## Task to complete
Copy out all of the rows below with "kitchen cabinet" switched to "wooden cupboard" every time it appears and everything else left unchanged. Leave the pictures out of your copy.

*** Input for this task ***

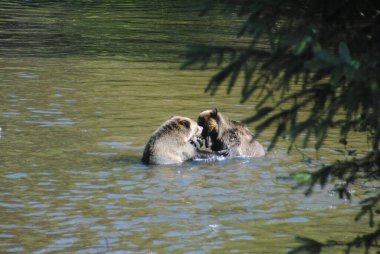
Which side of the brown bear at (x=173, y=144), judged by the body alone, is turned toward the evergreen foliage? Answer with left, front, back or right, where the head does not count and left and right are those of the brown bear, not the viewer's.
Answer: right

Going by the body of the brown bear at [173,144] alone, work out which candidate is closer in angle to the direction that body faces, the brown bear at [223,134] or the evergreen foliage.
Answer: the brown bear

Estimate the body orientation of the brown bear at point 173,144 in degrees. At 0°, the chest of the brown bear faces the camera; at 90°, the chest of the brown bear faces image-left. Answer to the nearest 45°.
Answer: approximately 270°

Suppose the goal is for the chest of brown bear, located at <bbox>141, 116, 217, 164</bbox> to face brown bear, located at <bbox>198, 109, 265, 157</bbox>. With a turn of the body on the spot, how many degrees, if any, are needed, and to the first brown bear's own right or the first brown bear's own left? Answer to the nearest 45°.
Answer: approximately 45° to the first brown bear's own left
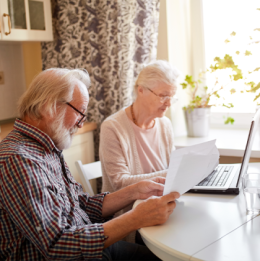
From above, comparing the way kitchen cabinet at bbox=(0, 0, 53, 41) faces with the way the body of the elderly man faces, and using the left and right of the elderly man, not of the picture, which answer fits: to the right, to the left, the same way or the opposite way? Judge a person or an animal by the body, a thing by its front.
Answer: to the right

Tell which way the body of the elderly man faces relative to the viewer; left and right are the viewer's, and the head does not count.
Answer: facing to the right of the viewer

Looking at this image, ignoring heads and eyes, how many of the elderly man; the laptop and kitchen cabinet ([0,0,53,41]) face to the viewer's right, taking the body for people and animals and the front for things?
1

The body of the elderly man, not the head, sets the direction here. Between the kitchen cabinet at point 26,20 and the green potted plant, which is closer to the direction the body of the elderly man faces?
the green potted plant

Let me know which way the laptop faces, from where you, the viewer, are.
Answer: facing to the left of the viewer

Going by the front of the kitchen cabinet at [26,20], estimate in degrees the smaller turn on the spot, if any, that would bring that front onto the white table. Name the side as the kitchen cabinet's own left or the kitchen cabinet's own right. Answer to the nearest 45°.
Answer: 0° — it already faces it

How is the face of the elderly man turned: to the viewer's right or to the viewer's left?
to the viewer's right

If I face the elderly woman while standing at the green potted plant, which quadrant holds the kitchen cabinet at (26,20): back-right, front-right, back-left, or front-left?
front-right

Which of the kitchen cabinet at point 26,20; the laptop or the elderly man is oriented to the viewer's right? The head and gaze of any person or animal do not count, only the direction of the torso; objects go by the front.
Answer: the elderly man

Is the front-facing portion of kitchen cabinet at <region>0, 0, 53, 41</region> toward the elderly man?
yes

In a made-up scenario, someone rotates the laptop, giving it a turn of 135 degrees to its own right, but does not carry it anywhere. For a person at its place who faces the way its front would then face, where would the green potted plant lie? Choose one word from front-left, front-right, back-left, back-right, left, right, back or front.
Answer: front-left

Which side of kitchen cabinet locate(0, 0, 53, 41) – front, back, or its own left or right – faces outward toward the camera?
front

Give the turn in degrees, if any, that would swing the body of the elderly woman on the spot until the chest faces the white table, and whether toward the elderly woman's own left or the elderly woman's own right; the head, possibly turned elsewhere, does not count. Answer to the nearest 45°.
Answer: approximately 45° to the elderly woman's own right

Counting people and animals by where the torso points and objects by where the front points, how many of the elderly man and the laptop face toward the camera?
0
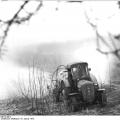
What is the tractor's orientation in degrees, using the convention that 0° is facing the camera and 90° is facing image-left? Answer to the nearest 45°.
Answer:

*** End of Input for this task ***

## Answer section
Which side of the brown bear at (x=173, y=144), judged by the body alone, is turned toward the evergreen foliage? Answer with left, front, back or right, where the head does not count and left and right are those of the brown bear, not the viewer's.
Answer: right

Going by the body of the brown bear at [173,144] alone, work out which candidate is closer in angle to the direction that body faces, the brown bear at [223,134] or the evergreen foliage.
Answer: the brown bear

Estimate the body orientation of the brown bear at point 173,144 in degrees. At 0°, the chest of the brown bear faces the camera; at 90°, the chest of the brown bear faces image-left. Answer to the nearest 45°.
Answer: approximately 270°

Suppose the goal is for the chest of brown bear, located at <bbox>141, 116, 217, 164</bbox> to face brown bear, located at <bbox>198, 109, 265, 157</bbox>. With a turn of the body on the spot, how many degrees, if any, are needed, and to the first brown bear's own right or the first brown bear's own left? Answer to the nearest 45°.
Answer: approximately 45° to the first brown bear's own left
From above, comparing the way wooden cupboard at bbox=(0, 0, 53, 41) faces with the way the body of the elderly man faces, and using the left and right of the elderly man, not of the picture, which answer fits: to the right, to the left, the same way or the opposite way? Judge a person or an animal by the body, a thing by its front.
Answer: to the right

Tell which way the body of the elderly man faces relative to the viewer; left and right are the viewer's, and the head does not count.
Answer: facing to the right of the viewer

Looking at this image, ignoring heads and eyes, how many of the elderly man; the laptop and wooden cupboard ([0,0,53,41]) face to the viewer's right, taking the body for people and animals and the front for things?
1

The body of the elderly man, not the head, sets the direction here. Between the wooden cupboard at point 26,20 and the green potted plant, which is closer to the direction the body of the elderly man faces?
the green potted plant

Let me know which way the laptop faces, from where you, the viewer, are.
Answer: facing to the left of the viewer

Going by the front of the wooden cupboard at [26,20], estimate in degrees the smaller turn on the spot, if any, that would bring that front onto the white table. Name the side as the wooden cupboard's own left or the wooden cupboard's own right. Answer to the nearest 45°.
Answer: 0° — it already faces it

How is the face of the elderly man turned: to the viewer's right or to the viewer's left?
to the viewer's right

If I face the elderly woman while standing at the green potted plant, which quadrant holds the wooden cupboard at (26,20): back-right, front-right, back-left, or front-left?
front-right

Which of the wooden cupboard at point 26,20; the laptop or the elderly man is oriented to the viewer's right? The head and gaze of any person or animal do not count, only the direction of the torso; objects go by the front.
Answer: the elderly man

Is the front-facing portion of wooden cupboard at <region>0, 0, 53, 41</region> toward the elderly man?
yes

In a made-up scenario, someone rotates the laptop, giving it a turn of 135 degrees to its own right, but does not carry it anywhere. For a person at its place who faces the way its front would then face, where would the green potted plant lie? Choose one word from front-left, front-right, back-left, back-right, left, right, back or front.
Answer: front-left

Which side of wooden cupboard locate(0, 0, 53, 41) – front, back, or its own left or right – faces outward toward the camera?
front

Give the turn in degrees, if any, that would swing the body of the elderly woman on the spot until the chest faces the white table, and whether toward the elderly woman's own left or the elderly woman's own right; the head, possibly turned elsewhere, does not count. Answer to the nearest 45°.
Answer: approximately 45° to the elderly woman's own right

Counting people and animals by where the torso points and objects by where the front points, how many of the elderly man and the laptop face toward the camera?
0
What is the tractor's orientation in degrees, using the convention that 0° is facing the camera and 90° is facing image-left? Answer to the nearest 45°.
Answer:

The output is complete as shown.